Acompanhei Osnelito até a escada quando ambos parecíamos estar um pouco mais à vontade um com o outro como nos velhos tempos de Fecapoc e de viagens pelo interior buscando recursos principalmente para construção da sede balneária do Campeche....
Osnelito morreu ainda trabalhando na 2ª DP/Capital, sem nunca ter conseguido realizar o seu velho sonho de ser "Delegado". Por ter vínculos de amizade comigo acreditava piamente que eu teria/deveria influenciar junto à direção da Polícia Civil para que passasse no concurso, o que jamais fiz e poderia fazê-lo, deixando-o muito revoltado com minha pessoa. Todavia, durante quase dois anos o convoquei para trabalhar comigo (1993/1994) na "Assistência Jurídica" (DGPC) onde lhe franqueei tempo para que estudasse, além de ter lhe dado algumas aulas preparatórias para o concurso, entretanto sua cabeça já não o ajudava, talvez pelos desgastes ocorridos durante a sua vida como policial civil....
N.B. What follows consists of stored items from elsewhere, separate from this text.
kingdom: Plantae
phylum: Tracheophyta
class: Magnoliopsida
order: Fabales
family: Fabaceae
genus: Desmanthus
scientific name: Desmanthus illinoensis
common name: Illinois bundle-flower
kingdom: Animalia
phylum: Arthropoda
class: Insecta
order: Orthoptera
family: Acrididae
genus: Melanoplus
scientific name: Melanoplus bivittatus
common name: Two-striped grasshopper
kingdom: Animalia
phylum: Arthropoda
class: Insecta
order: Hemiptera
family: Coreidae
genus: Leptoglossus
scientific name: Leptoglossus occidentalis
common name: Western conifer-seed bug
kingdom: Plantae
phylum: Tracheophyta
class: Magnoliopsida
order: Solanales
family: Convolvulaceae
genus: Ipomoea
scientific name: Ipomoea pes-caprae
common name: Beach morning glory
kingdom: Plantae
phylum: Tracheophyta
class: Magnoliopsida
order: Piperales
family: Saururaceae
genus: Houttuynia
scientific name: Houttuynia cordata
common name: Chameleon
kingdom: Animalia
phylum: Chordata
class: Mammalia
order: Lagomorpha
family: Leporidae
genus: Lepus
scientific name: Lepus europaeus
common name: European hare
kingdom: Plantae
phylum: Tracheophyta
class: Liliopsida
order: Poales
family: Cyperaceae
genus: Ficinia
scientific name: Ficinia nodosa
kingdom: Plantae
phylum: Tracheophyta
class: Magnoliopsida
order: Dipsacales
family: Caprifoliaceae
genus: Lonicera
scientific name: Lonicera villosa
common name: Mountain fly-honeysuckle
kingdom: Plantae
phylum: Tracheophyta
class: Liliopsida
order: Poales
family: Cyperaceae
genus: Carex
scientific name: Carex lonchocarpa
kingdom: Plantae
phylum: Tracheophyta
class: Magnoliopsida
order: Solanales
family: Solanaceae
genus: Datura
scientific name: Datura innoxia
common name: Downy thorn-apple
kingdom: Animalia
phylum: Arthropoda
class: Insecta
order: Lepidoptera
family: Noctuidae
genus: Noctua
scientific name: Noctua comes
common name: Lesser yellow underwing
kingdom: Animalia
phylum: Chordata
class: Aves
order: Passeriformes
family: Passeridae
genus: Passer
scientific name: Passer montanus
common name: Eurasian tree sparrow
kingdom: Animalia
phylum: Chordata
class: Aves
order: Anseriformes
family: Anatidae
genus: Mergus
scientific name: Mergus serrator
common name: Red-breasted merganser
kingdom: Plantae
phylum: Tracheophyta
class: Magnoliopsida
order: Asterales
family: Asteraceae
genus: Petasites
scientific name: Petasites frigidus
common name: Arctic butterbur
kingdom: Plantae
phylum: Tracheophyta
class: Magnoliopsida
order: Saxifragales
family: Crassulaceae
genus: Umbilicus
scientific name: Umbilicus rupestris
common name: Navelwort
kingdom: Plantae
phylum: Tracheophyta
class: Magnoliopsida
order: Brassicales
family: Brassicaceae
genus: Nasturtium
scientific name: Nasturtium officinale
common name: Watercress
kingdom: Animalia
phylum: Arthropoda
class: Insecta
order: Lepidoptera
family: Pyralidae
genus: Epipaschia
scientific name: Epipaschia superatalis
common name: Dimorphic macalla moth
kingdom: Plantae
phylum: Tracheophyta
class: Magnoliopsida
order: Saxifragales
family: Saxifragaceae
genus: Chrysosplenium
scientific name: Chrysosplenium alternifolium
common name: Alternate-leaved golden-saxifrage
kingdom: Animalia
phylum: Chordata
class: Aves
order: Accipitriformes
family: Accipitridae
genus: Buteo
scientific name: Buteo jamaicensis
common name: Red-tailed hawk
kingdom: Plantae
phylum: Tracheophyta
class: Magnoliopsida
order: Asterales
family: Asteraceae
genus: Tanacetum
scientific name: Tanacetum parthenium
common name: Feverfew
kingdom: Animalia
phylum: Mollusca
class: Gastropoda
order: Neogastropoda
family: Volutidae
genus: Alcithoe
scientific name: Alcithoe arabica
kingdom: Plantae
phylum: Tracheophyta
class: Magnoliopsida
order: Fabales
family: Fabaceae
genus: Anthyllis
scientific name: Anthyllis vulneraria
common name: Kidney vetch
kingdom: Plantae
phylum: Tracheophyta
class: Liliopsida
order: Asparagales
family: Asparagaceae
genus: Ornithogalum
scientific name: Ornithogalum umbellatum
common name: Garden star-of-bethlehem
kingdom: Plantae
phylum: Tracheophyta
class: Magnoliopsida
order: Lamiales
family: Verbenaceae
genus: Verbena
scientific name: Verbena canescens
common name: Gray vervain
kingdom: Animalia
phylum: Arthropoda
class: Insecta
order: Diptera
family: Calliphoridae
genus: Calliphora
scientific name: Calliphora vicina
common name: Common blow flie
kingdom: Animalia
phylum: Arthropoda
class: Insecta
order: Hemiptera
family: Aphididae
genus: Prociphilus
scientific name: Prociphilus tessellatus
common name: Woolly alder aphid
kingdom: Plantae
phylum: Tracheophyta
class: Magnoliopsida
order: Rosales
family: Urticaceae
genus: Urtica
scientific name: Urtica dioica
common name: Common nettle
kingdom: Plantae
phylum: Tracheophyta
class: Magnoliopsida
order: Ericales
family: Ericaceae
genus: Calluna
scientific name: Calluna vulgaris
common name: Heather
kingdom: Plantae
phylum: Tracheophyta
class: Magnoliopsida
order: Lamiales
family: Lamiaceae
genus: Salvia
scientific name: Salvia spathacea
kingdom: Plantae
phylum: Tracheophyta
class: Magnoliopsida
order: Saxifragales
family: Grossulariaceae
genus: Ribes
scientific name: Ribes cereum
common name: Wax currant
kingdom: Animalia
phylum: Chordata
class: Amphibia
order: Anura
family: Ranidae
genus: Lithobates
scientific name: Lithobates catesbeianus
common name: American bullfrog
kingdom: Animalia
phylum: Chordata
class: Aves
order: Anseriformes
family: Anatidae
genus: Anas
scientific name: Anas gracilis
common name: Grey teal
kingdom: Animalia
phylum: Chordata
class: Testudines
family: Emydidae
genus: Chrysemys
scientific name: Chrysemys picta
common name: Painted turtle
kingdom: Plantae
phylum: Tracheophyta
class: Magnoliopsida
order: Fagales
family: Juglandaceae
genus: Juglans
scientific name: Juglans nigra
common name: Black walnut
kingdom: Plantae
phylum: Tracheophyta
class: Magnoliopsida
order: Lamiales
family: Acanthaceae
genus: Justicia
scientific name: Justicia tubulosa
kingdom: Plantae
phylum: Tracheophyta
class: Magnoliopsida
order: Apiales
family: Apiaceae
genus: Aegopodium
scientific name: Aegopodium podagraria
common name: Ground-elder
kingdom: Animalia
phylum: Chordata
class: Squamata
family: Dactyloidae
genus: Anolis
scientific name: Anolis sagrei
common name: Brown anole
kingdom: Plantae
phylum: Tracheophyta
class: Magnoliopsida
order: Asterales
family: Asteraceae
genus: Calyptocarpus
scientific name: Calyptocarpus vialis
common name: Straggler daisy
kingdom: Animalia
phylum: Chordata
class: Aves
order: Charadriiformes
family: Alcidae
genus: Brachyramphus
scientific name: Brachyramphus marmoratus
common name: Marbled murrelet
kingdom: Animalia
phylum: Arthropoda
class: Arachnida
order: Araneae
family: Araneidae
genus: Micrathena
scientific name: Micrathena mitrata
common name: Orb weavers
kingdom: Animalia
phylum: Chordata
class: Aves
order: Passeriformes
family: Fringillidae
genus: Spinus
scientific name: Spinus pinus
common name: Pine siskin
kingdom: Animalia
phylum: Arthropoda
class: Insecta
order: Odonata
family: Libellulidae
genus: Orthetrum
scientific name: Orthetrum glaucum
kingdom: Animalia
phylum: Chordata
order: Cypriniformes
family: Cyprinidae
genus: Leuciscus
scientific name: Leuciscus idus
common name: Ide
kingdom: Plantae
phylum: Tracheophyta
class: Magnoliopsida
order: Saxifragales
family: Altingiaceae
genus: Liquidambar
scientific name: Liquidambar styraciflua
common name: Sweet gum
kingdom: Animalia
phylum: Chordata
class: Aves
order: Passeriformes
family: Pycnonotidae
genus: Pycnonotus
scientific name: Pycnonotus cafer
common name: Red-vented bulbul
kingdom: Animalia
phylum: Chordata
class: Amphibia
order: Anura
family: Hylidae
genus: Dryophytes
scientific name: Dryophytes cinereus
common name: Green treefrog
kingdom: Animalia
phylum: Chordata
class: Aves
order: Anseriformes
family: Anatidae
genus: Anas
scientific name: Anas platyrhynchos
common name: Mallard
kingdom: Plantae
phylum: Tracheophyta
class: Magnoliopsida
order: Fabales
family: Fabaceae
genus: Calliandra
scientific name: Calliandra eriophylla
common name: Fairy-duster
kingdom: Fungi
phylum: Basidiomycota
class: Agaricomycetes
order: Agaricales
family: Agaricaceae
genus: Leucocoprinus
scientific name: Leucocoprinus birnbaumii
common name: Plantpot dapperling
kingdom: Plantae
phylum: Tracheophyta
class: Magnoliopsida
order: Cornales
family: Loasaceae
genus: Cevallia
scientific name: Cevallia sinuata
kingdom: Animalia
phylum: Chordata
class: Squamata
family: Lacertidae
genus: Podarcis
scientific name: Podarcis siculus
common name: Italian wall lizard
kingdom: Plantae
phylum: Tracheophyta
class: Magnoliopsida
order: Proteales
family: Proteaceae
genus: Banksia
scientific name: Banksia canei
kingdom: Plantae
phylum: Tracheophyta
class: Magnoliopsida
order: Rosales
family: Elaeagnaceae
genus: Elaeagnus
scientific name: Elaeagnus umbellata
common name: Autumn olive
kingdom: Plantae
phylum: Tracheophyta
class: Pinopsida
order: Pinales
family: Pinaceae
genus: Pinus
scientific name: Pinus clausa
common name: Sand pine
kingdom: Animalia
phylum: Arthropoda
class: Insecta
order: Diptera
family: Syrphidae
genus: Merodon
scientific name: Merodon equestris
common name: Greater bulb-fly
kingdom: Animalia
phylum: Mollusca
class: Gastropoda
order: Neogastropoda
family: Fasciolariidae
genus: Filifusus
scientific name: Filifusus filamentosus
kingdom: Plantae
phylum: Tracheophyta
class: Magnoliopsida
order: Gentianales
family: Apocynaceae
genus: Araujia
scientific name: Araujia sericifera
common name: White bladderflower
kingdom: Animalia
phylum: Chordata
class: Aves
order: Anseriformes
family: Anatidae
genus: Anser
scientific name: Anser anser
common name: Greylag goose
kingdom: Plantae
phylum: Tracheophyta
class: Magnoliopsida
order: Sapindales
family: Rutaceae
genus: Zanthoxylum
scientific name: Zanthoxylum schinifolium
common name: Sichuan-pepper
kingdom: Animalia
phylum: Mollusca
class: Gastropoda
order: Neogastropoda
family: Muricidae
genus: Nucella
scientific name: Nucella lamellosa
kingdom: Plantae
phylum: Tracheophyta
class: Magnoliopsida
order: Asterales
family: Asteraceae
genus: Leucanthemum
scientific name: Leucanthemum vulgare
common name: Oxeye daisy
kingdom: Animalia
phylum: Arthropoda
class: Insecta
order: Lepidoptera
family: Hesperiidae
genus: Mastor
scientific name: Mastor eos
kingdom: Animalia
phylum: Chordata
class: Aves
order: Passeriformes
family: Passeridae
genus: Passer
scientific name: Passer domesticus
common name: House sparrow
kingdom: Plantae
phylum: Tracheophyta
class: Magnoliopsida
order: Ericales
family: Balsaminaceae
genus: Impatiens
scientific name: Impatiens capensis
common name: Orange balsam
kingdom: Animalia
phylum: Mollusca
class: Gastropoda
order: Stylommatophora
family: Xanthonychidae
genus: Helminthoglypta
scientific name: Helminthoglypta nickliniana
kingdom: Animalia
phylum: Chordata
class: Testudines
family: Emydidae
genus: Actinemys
Acredito que Osnelito deva servir de inspiração para que se trave uma luta sem tréguas por mudanças no sistema de promoções e concursos na Polícia Civil, de maneira a criar mecanismos de valorização dos nossos profissionais que trabalham nos cartórios, nas investigações e nas repartições policiais, com excesso de trabalho e estresse (tipo o "Escravão"), sem reconhecimento e valorização profissional, sem condições de concorrer com pessoas de fora da instituição ou que somente estudam e se preparam para concursos enquanto nossos profissionais definham mergulhados em investigações e nos cartórios, sob o crivo da tibieza do nosso poder hierárquico e do regime disciplinar claudicante.
*Os diálogos e críticas devem ser contextualizados no seu devido espaço e tempo. A bem da verdade, os governos (e as pessoas passam..., a instituição permanece).